On 09/27/2011 11:39 AM, Paolo Bonzini wrote:
On 09/27/2011 06:05 PM, Anthony Liguori wrote:
Actually, for posix-aio, we can just switch to using g_idle_add().
g_idle_add() uses g_source_attach which is thread safe. g_idle_add()
gives you a thread safe mechanism to defer a piece of work to the
main loop which is really what we want here.
For that, a bottom half would also do (apart that I am not sure it is
async-safe with TCG). In fact, that would make sense since all of
posix_aio_process_queue could become a bottom half.
Bottom halves are signal safe, not thread safe.
To make bottom halves thread safe, you would (in the very least) have to add
some barriers when reading/writing the scheduling flag. I think it's much
better to just use GIdle sources though.
This can actually be made to work with sync I/O emulation too by
having another GMainLoop in the sync I/O loop although I thought I
recalled a patch series to remove that stuff.
... which stuff? :)
The sync I/O emulation. Since sync I/O is done in block drivers, they can just
use coroutine I/O instead of sync I/O.
··········
→ **WHAT TO DO**
(a) Please list every name in the email exchange about bottom halves that begins with "g_" or with a capital "G".
(b) Extend the email exchange about bottom halves, starting after its final sentence.
These items come from a separate source.

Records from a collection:
··········
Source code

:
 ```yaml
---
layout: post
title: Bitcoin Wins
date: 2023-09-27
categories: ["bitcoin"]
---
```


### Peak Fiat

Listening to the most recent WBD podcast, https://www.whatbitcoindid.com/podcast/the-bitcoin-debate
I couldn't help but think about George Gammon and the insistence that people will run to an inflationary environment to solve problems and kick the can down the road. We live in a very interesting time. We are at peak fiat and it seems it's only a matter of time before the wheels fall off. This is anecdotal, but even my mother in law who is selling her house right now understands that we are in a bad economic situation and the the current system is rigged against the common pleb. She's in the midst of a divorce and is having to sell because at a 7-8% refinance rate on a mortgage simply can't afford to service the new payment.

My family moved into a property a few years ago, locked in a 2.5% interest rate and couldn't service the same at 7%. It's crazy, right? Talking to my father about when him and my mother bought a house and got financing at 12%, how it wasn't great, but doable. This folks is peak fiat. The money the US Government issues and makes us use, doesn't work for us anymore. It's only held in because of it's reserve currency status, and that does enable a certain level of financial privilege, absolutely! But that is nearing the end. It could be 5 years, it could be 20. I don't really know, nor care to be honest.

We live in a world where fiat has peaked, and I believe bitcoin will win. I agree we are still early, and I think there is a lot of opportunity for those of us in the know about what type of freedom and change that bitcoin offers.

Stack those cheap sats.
··········
→ **RESPONSES**
(a) g_idle_add(), g_source_attach, GIdle, GMainLoop

(b)
Another GMainLoop in the sync I/O loop is problematic for
two reasons: 1) the sync I/O loop does not relinquish the I/O thread mutex,
which makes it very different from the outer loop; 2) a nested GMainLoop keeps
polling all the file descriptors in the outer loop, which requires you to cope
with reentrancy in those monitor commands that flush AIO.
Re: (2), you can use a separate aio GMainContext. The trick is that you need to
keep a global current main context that switches when you enter the AIO main loop.
It's doable, but since I think we're on the verge of eliminating sync I/O
emulation, that's probably a better path to pursue.